-------- SUPPLIED INFORMATION --------

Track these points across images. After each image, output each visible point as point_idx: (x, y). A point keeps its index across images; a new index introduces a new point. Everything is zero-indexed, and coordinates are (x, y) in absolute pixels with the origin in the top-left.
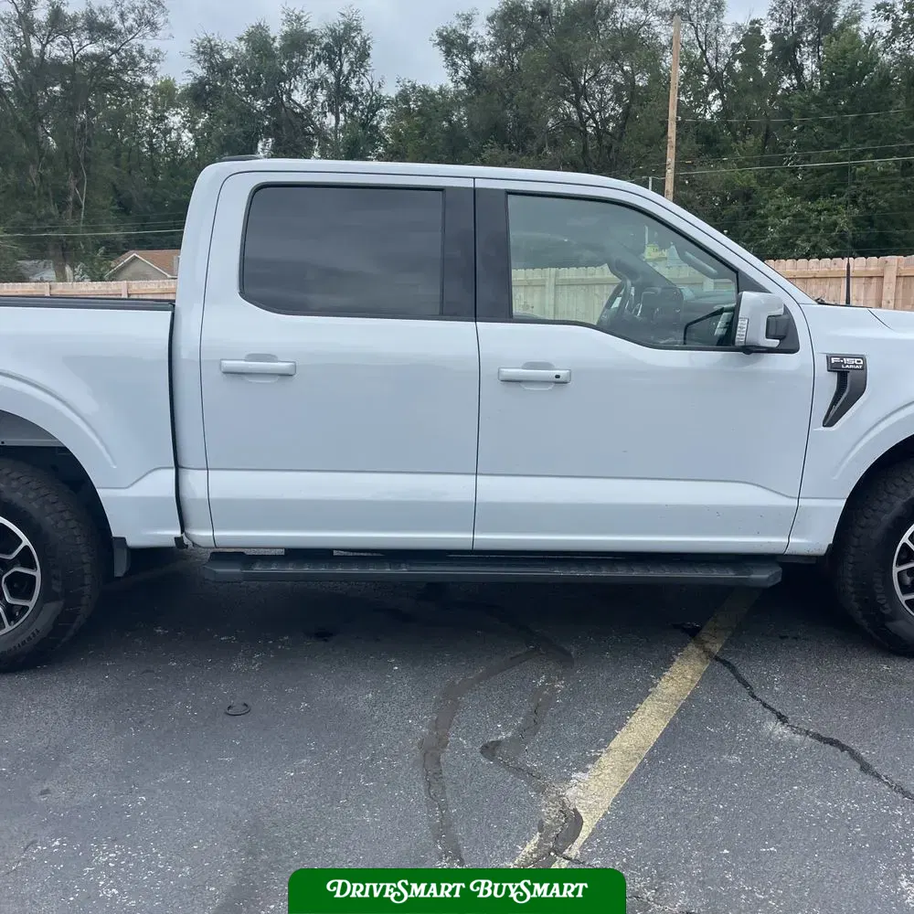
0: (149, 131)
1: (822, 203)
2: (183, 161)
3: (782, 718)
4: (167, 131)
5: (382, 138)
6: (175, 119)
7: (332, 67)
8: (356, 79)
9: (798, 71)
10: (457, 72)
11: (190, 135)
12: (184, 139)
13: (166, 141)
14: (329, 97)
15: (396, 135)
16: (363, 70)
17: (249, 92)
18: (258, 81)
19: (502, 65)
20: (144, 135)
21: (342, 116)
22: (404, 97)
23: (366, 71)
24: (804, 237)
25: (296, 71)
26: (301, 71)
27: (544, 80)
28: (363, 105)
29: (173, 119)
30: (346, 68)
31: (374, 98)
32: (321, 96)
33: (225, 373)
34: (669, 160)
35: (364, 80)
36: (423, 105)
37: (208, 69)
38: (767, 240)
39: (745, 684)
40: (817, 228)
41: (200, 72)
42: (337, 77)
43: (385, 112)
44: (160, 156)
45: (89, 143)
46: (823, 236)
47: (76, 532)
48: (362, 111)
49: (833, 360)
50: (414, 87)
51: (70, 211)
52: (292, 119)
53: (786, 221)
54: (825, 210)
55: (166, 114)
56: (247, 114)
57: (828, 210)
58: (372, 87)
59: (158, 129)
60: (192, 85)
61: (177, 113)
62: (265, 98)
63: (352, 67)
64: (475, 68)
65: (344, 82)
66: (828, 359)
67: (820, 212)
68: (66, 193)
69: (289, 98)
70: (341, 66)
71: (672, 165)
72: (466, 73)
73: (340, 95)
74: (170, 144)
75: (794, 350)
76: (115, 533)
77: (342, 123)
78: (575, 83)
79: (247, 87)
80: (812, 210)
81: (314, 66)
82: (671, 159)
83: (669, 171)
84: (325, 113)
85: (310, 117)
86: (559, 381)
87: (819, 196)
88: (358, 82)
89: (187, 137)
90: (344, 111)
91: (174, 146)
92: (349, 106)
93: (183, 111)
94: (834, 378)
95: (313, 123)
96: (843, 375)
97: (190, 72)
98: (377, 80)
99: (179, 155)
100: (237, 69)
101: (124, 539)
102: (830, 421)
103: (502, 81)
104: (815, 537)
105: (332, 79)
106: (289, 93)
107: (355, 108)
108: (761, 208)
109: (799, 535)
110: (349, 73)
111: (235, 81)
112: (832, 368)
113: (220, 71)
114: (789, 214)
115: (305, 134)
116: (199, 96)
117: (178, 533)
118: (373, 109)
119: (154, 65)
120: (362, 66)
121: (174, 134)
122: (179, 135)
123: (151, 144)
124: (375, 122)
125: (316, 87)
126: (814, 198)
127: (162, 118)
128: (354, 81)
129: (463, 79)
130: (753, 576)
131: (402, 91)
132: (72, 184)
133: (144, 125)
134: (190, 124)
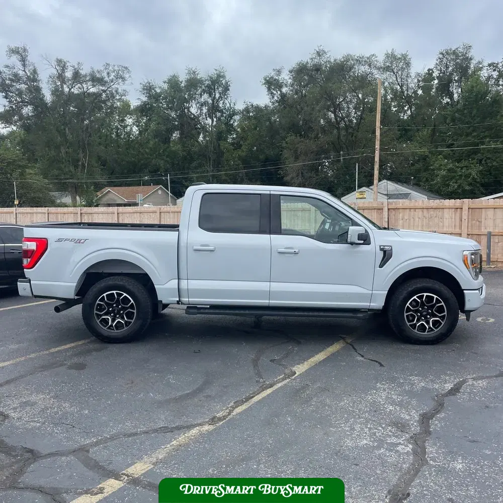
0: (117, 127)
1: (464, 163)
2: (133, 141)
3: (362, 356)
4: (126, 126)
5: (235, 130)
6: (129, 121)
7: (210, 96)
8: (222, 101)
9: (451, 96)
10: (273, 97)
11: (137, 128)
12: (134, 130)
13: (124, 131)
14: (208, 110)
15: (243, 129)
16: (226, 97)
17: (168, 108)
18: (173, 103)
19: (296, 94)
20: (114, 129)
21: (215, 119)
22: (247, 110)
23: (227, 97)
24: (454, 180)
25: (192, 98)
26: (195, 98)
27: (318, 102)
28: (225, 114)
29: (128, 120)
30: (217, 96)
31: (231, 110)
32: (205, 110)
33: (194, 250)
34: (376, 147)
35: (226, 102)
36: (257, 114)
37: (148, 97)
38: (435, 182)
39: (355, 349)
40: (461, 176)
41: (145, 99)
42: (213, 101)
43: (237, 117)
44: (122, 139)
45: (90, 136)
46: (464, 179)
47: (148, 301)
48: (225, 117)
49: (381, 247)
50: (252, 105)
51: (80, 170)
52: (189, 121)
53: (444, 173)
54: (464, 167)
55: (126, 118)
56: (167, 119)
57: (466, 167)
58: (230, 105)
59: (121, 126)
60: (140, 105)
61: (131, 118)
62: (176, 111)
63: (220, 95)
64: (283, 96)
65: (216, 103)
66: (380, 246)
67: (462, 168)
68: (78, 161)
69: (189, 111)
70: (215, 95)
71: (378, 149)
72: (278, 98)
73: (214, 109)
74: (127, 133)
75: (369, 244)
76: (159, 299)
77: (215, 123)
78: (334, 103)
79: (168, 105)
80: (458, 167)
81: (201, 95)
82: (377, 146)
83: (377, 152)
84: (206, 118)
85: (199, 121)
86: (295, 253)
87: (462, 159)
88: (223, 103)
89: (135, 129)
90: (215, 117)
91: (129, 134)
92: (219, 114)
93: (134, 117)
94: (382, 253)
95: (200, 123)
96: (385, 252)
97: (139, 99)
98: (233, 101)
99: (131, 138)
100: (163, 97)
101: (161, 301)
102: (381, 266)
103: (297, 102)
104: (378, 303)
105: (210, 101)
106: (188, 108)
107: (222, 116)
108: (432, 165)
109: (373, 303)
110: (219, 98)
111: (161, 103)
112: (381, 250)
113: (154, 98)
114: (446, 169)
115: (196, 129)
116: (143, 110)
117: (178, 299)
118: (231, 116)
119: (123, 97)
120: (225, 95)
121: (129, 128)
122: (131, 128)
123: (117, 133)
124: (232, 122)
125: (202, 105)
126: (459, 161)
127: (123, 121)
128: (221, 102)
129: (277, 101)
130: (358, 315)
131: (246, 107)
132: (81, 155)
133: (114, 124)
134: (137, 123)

--------
-------- SUPPLIED INFORMATION --------

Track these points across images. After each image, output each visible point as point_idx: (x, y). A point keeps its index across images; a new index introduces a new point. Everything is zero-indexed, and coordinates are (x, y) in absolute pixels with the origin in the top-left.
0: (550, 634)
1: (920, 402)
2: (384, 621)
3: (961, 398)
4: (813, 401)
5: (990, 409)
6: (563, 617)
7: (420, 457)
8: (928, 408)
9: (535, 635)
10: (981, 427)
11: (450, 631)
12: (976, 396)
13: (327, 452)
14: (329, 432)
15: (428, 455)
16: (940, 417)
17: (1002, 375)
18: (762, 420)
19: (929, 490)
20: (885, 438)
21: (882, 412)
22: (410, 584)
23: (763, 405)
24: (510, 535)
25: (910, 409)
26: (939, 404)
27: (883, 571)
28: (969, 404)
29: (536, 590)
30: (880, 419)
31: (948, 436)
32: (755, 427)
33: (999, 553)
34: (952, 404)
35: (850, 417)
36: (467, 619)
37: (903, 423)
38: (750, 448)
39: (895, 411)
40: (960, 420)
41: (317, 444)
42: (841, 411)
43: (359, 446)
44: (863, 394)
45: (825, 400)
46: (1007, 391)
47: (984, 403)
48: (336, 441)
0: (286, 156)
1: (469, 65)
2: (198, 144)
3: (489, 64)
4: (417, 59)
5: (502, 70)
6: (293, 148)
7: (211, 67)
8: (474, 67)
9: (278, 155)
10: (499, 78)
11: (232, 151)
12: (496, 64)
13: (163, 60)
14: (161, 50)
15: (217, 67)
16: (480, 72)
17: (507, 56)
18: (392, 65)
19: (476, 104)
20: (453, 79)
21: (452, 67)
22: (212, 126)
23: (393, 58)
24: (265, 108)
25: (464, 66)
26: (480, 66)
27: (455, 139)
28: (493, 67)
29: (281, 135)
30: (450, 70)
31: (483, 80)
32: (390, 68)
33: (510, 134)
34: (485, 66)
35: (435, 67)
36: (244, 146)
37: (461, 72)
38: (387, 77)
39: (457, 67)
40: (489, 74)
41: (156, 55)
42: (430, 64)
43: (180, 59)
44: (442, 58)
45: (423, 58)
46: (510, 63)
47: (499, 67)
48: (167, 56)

--------
-------- SUPPLIED INFORMATION --------

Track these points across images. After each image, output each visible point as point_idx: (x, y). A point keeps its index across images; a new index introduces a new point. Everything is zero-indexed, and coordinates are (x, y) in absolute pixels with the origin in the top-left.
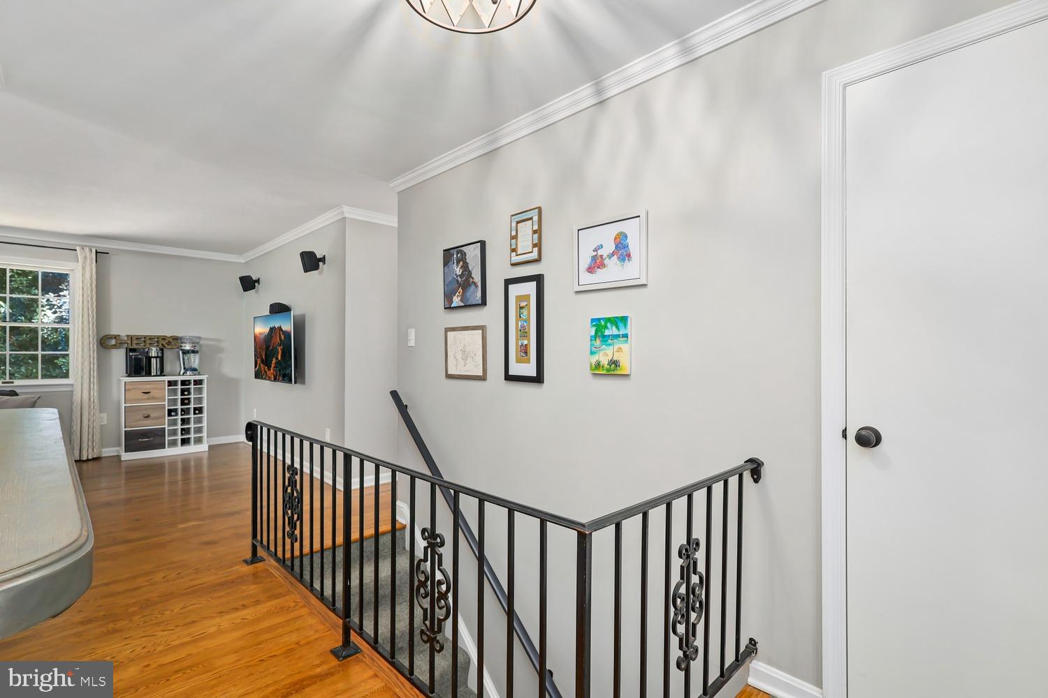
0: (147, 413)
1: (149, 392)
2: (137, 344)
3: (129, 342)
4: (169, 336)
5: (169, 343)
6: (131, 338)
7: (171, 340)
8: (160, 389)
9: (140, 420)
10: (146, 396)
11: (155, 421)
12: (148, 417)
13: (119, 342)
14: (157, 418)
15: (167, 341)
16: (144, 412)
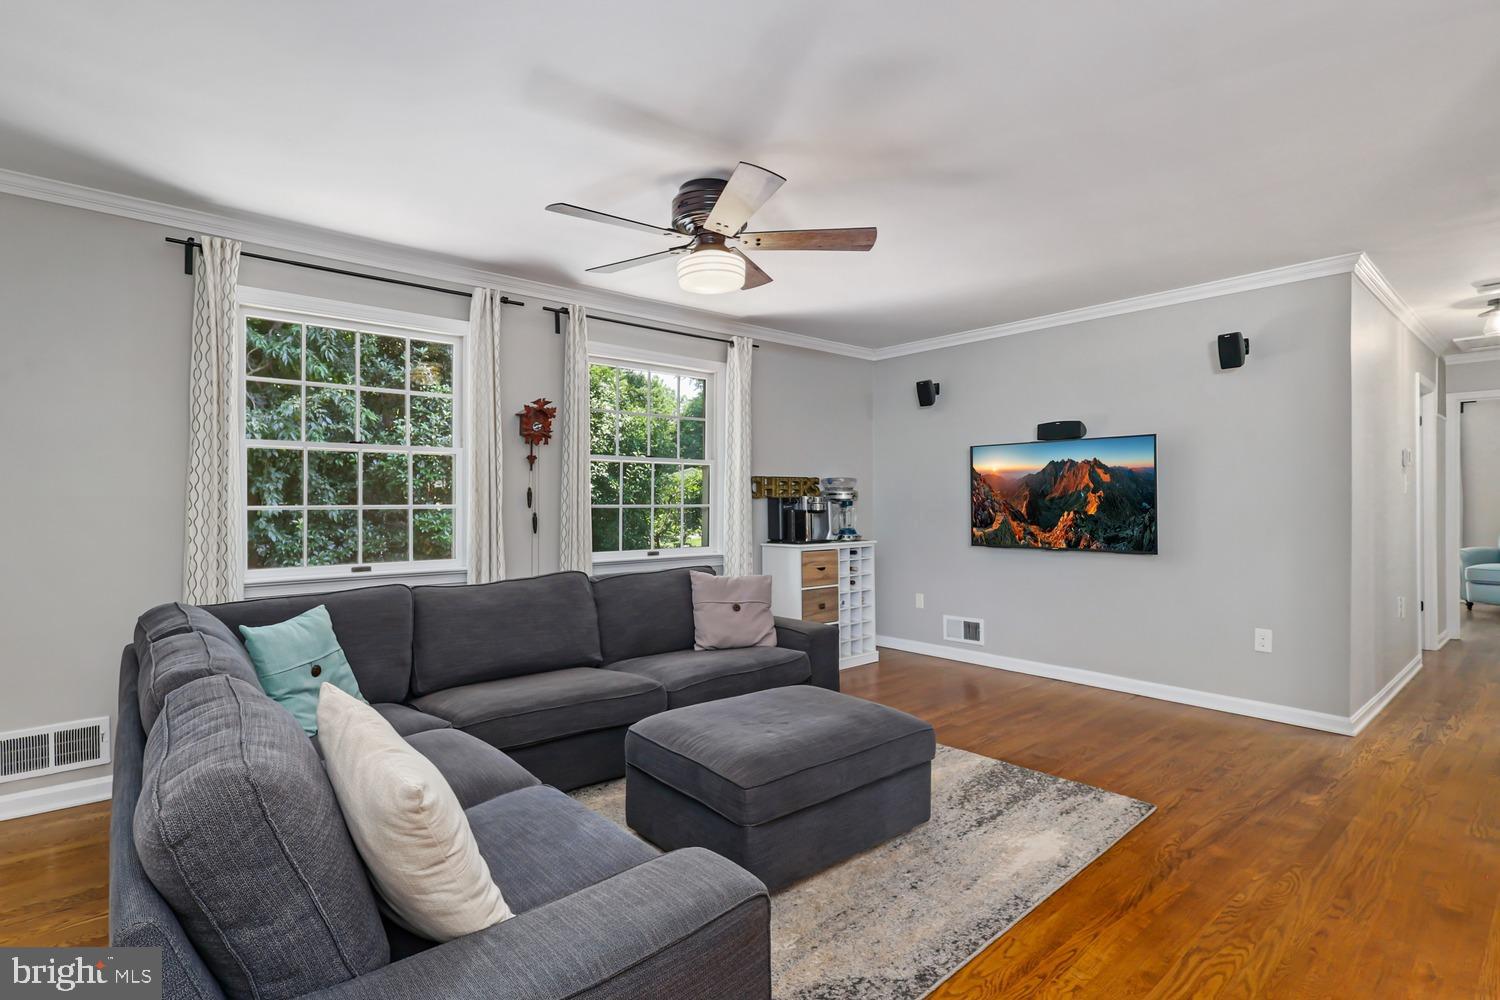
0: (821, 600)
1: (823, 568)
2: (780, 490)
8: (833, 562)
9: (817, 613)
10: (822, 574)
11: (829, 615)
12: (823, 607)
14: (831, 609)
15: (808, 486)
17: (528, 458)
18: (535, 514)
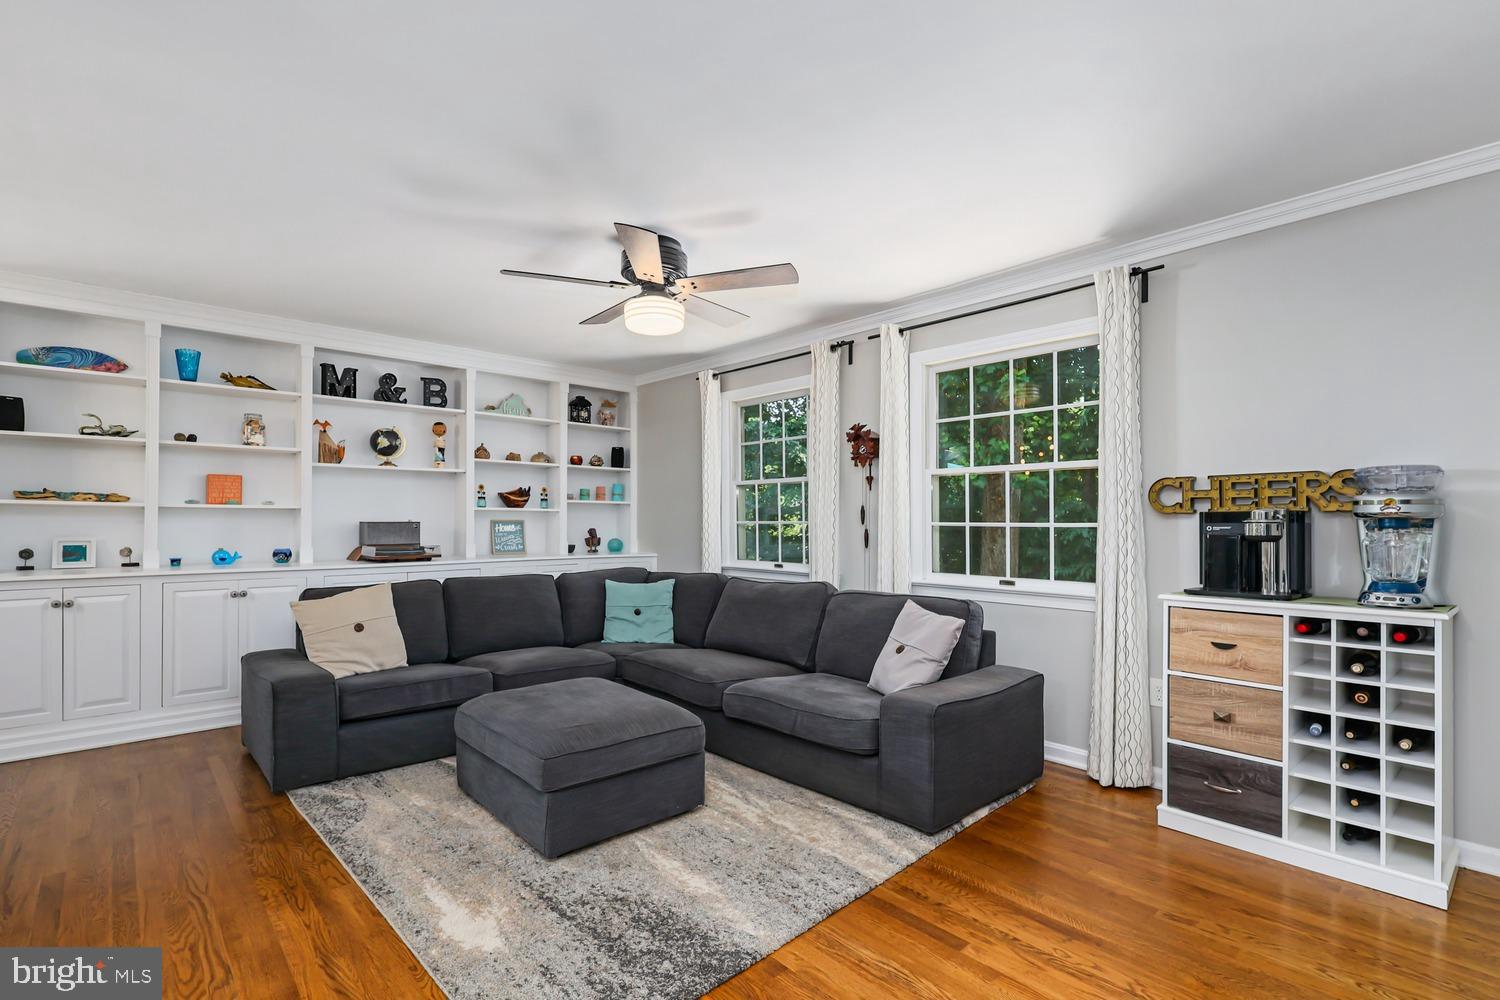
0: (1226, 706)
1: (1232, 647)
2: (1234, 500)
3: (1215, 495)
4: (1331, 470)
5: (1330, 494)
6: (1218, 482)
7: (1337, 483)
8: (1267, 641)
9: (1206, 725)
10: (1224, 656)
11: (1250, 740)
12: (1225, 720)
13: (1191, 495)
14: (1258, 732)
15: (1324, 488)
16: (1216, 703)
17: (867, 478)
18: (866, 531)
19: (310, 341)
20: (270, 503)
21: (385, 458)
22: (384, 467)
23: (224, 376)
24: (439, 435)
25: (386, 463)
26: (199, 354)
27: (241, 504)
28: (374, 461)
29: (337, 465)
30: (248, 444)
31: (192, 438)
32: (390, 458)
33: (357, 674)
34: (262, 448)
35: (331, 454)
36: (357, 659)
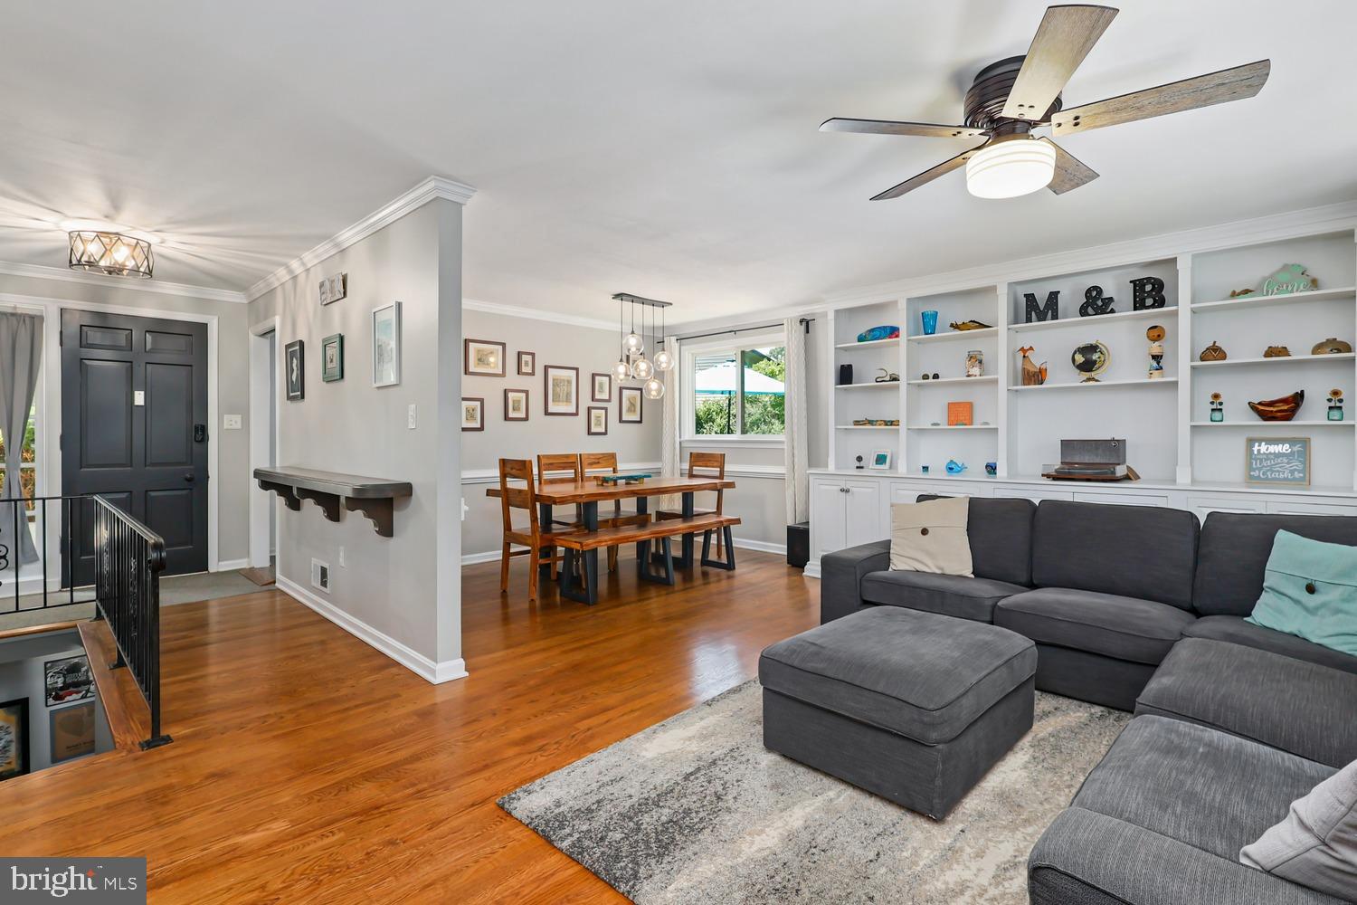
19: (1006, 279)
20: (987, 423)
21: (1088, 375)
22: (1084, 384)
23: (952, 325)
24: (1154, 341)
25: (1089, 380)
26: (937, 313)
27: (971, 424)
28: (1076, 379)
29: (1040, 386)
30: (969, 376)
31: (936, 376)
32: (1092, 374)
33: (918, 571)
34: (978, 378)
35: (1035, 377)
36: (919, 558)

--------

▶ _TASK TO COMPLETE_
Output only an exact transcription of the lines above from the one with "90: (344, 111)" up to and including the one with "107: (355, 108)".

▶ _REPLY_
90: (344, 111)
91: (174, 146)
92: (349, 106)
93: (183, 111)
94: (834, 378)
95: (313, 123)
96: (843, 375)
97: (190, 72)
98: (377, 80)
99: (179, 155)
100: (237, 69)
101: (124, 539)
102: (830, 421)
103: (502, 81)
104: (815, 537)
105: (332, 79)
106: (289, 93)
107: (355, 108)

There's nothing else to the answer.